Dealers on the black market said the supply was tight and that was why they were charging such high prices. The government has allowed seven firms to manufacture remdesvir in India and they have been told to ramp up production.
But several promises of adequate supply from the government have failed to show any result on the ground. Epidemiologist Dr Lalit Kant says the decision to ramp up production was taken too late and the government should have been prepared for the second wave.
"But somehow the drug is available in the black market, so there is some leakage in the supply system which the regulators haven't been able to plug," he says. "We learnt nothing from the first wave."
India was initially seen as a success story in weathering the pandemic, but the virus is now racing through its massive population of nearly 1.4 billion, and systems are beginning to collapse.
In addition to oxygen supplies running out, intensive care units are operating at full capacity and nearly all ventilators are in use. As the death toll mounts, the night skies in some Indian cities glow from the funeral pyres, as crematoria are overwhelmed and bodies are burned outside in the open air.
The White House said the US is “working around the clock” to deploy testing kits, ventilators and personal protective equipment, and it would seek to provide oxygen supplies as well. It said it would also make available sources of raw material urgently needed to manufacture Covishield, the Oxford-AstraZeneca vaccine made by the Serum Institute of India.
“Just as India sent assistance to the United States as our hospitals were strained early in the pandemic, we are determined to help India in its time of need,” President Joe Biden said in a tweet.
Help and support were also offered from arch-rival Pakistan, which said it could provide relief including ventilators, oxygen supply kits, digital X-ray machines, protective equipment and related items.
Germany’s Health Ministry said it was “urgently working to put together an aid package” for India consisting of ventilators, monoclonal antibodies, the drug Remdesivir, as well as surgical and N95 protective masks.
Saudi Arabia is also shipping 80 metric tonnes of liquid oxygen to India as the country is running low on supplies.
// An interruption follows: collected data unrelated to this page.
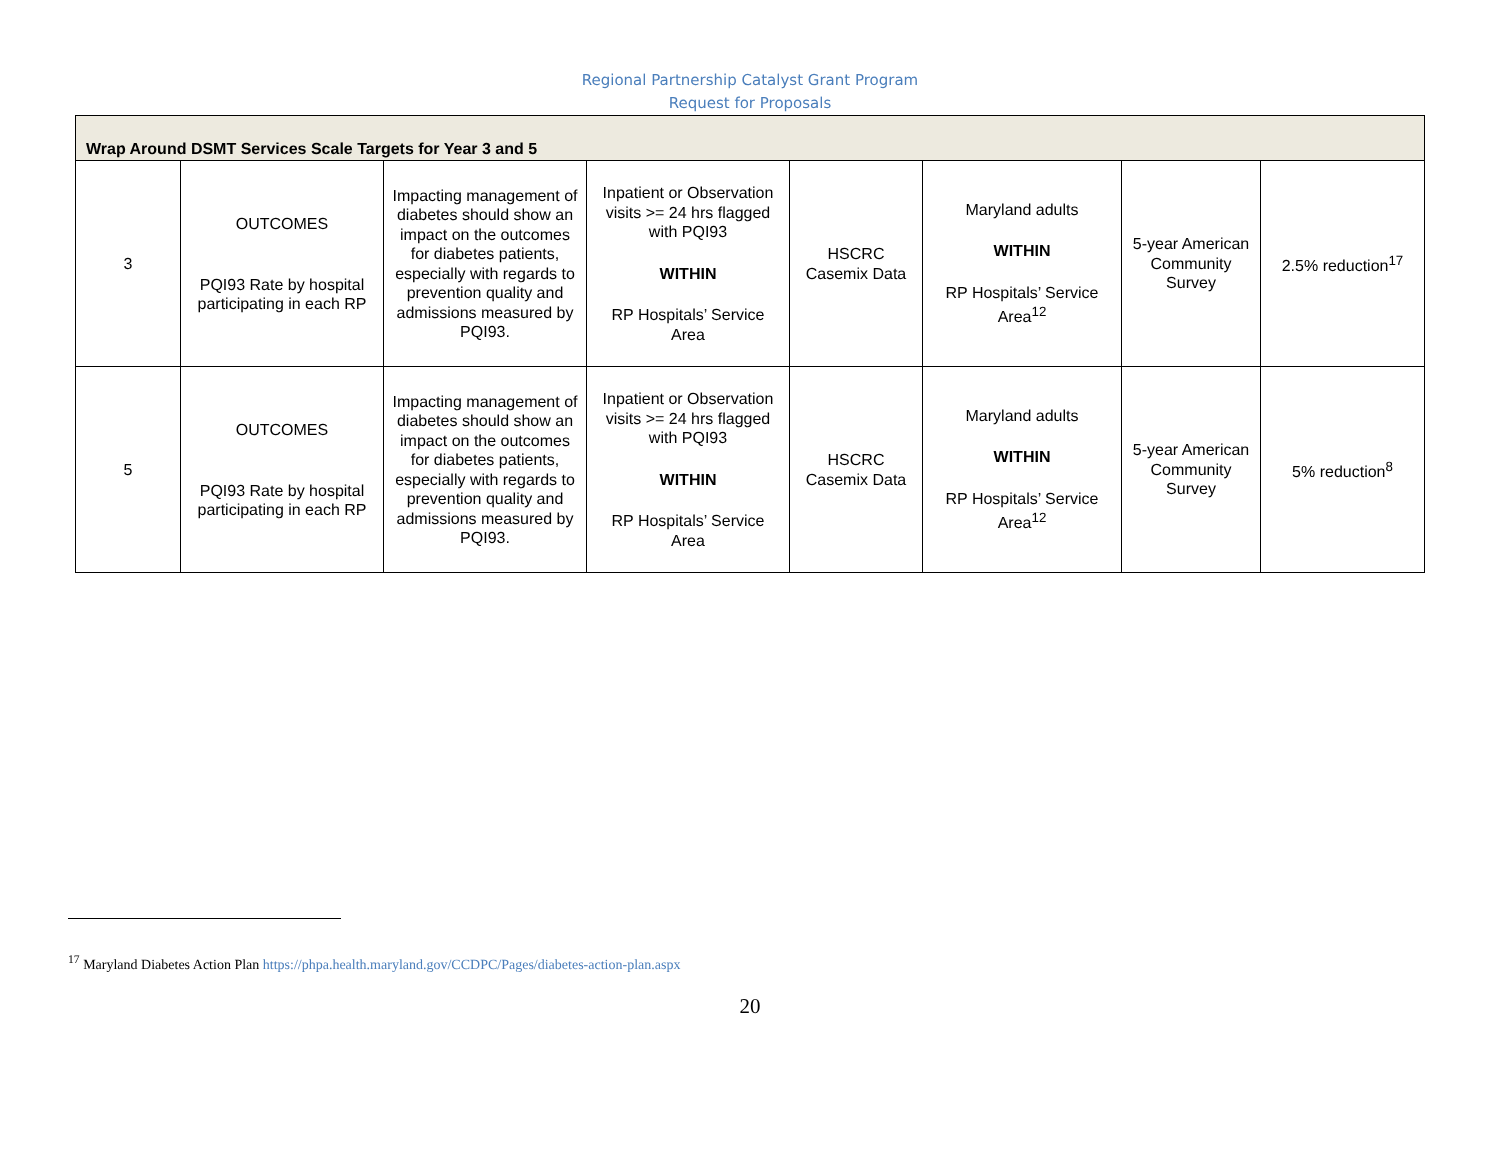Regional Partnership Catalyst Grant Program
Request for Proposals
| Wrap Around DSMT Services Scale Targets for Year 3 and 5 | | | | | | | |
| 3 | OUTCOMES PQI93 Rate by hospital participating in each RP | Impacting management of diabetes should show an impact on the outcomes for diabetes patients, especially with regards to prevention quality and admissions measured by PQI93. | Inpatient or Observation visits >= 24 hrs flagged with PQI93 WITHIN RP Hospitals’ Service Area | HSCRC Casemix Data | Maryland adults WITHIN RP Hospitals’ Service Area<sup>12</sup> | 5-year American Community Survey | 2.5% reduction<sup>17</sup> |
| 5 | OUTCOMES PQI93 Rate by hospital participating in each RP | Impacting management of diabetes should show an impact on the outcomes for diabetes patients, especially with regards to prevention quality and admissions measured by PQI93. | Inpatient or Observation visits >= 24 hrs flagged with PQI93 WITHIN RP Hospitals’ Service Area | HSCRC Casemix Data | Maryland adults WITHIN RP Hospitals’ Service Area<sup>12</sup> | 5-year American Community Survey | 5% reduction<sup>8</sup> |
<sup>17</sup> Maryland Diabetes Action Plan https://phpa.health.maryland.gov/CCDPC/Pages/diabetes-action-plan.aspx
20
China has also offered to help India battle its COVID-19 outbreak.
“The Chinese government and people firmly support the Indian government and people in fighting the coronavirus. China is ready to provide support and help according to India’s needs, and is in communication with the Indian side on this,” foreign ministry spokesman Zhao Lijian said.
In January, Indian Prime Minister Narendra Modi declared victory over the coronavirus, telling the virtual gathering of the World Economic Forum that India’s success couldn’t be compared with anywhere else.
A little less than a month later, his Bharatiya Janata Party passed a resolution hailing Modi as a “visionary leader” who had already “defeated” the virus. By the second week of March, India’s health minister declared that the country was “in the endgame” of the pandemic.
At the same time, the patients arriving at India’s hospitals were far sicker and younger than previously seen, prompting warnings by health experts that India was sitting on a ticking time bomb, which went either unnoticed or ignored.
Millions of Hindu devotees celebrated the festival of Holi across the country at the end of March, foregoing social distancing guidelines and masks. Politicians, including Modi, spearheaded mammoth election rallies where tens of thousands participated without masks. And millions more gathered by the Ganges River for special Hindu prayers as recently as last week.
Now it’s suspected all these events might have accelerated the unprecedented surge India is seeing now. Amid a record surge in COVID-19 cases in the country, around 93,000 employees of Indian Railways have also tested positive for the virus, Railway Board Chairman and CEO Suneet Sharma said, according foreign media.